As of this moment, Glacier Hills is the only utility-owned windpower facility proposed for development in Wisconsin. In sharp contrast to neighboring states (see table below), there has been no windpower construction activity in Wisconsin since the 54 MW Butler Ridge project was placed in service this past March. No other wind developer with a fully permitted project has announced plans to start construction in 2010.

Tuesday, December 1, 2009

Clash begins on lifting nuclear construction ban

From a news release issued by The Carbon Free Nuclear Free coalition, which includes Physicians for Social Responsibility, Clean Wisconsin, Wisconsin Network for Peace and Justice, League of Women Voters Education Fund, Nukewatch, Wisconsin League of Conservation Voters, Peace Action Wisconsin, Citizens for Safe Water Around Badger, Citizens Utility Board, Coulee Region Progressives, Wisconsin Environment, and the Wisconsin Public Interest Research Group (WISPIRG):

Repeal of Wisconsin’s restrictions on new nuclear power reactors is “a gift to the dying nuclear industry that Wisconsin residents can’t afford,” a Carbon Free Nuclear Free coalition of 13 environmental, public interest and consumer groups said Tuesday.

At a holiday-themed State Capitol news conference, members of the coalition asked state lawmakers to “be nice, not naughty” by defeating the repeal, Assembly Bill 516, and supporting a state energy policy that would replace coal and nuclear power with renewable energy sources by 2050.

The coalition says that cost, safety, radioactive waste and environmental issues make nuclear power too expensive and too dangerous when renewable energy alternatives are now technically feasible and available.

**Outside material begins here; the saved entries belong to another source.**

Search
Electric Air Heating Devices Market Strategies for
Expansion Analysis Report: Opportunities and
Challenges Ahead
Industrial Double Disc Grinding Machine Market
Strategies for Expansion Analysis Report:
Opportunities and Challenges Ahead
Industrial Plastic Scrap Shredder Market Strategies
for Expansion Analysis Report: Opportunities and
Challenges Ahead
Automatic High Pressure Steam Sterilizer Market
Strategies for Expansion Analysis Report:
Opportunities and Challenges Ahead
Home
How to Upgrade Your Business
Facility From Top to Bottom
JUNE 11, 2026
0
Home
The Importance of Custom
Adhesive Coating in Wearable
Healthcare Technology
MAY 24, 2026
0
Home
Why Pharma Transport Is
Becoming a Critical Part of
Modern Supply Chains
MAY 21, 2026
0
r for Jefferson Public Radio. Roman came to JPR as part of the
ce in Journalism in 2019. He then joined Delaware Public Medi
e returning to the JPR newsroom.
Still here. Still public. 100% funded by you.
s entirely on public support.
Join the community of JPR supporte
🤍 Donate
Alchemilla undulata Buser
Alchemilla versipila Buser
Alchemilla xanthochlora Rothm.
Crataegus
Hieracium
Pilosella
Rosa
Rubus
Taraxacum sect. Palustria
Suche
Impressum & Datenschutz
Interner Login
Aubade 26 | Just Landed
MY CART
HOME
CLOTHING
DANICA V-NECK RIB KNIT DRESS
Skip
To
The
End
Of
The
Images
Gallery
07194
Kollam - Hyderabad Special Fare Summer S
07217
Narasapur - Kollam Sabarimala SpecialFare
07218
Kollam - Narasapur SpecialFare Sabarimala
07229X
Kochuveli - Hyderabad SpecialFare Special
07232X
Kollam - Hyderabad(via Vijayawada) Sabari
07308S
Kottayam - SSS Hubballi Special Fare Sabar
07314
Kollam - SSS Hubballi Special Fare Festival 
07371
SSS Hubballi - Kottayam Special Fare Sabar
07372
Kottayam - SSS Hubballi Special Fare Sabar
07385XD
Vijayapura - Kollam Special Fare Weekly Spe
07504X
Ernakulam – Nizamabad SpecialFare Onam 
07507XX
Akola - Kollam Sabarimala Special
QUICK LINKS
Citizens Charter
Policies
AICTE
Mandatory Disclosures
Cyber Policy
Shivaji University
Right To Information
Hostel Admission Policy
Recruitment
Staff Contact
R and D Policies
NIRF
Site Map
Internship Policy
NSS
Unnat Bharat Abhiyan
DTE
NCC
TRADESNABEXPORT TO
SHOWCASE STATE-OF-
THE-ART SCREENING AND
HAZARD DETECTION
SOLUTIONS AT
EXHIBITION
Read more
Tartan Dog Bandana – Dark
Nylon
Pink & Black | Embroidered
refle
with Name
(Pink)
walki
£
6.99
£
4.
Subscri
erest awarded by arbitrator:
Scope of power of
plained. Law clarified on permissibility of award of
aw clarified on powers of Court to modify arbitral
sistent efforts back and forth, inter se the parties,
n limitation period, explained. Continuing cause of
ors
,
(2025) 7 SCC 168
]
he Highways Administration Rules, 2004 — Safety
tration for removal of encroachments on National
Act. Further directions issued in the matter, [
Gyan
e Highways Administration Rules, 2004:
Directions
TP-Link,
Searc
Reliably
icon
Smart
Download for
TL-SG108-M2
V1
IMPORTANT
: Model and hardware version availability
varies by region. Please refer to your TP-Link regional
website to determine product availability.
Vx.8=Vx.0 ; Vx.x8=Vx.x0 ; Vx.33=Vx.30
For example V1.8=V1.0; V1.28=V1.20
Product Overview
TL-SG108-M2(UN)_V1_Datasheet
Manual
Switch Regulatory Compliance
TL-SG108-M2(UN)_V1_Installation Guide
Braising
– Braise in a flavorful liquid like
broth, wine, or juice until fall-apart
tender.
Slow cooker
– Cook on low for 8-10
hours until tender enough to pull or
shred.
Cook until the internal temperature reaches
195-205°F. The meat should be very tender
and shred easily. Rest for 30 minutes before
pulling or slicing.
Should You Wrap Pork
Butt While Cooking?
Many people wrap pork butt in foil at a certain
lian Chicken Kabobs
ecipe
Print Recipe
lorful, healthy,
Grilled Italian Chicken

“Clean renewables and energy efficiency are the gifts that really keep on giving -- clean air, clean water, affordable electricity and reduced carbon emissions,” said Jennifer Nordstrom, national coordinator of the Carbon Free Nuclear Free campaign.

“Wisconsin's nuclear plant law is one of the most sensible laws on the books,” Charlie Higley executive director of the Citizens Utility Board, said. The law requires that, before any new nuclear power plant is built in Wisconsin, a federally-licensed nuclear waste disposal site be operating, and that the cost of building, operating, and decommissioning the nuclear plant and disposing of the nuclear waste is economically advantageous to ratepayers. “Cost is a major concern,” Higley said, “and removing this protection would be a mistake.”

From a news release issued by State Rep. Mike Huebsch:

Madison…State Representative Mike Huebsch (R-West Salem) blasted Wisconsin environmental advocacy groups today for walking away from an agreement reached by the Governor’s Global Warming Task Force to repeal the ban on new nuclear power plants.

In a Capitol press conference on Tuesday, the Citizens Utility Board, Clean Wisconsin and the Wisconsin Sierra Club announced their opposition to repealing the ban and modifying the law.

Rep. Huebsch noted that representatives of all three groups voted for the task force
recommendations, including the ban’s repeal, just last year and called their new position “the beginning of the unraveling” of the agreement.

Rep. Huebsch said that the groups’ decision to oppose an integral piece of the global warming legislation being readied for introduction by Governor Doyle and Democrat lawmakers jeopardizes their ability to enact the environmental policy for Wisconsin.

“The legislation isn’t even introduced yet and already members of the task force are reneging on their commitment,” Rep. Huebsch said. “They cannot remove fundamental portions of an agreement and then expect what’s left to be taken seriously.”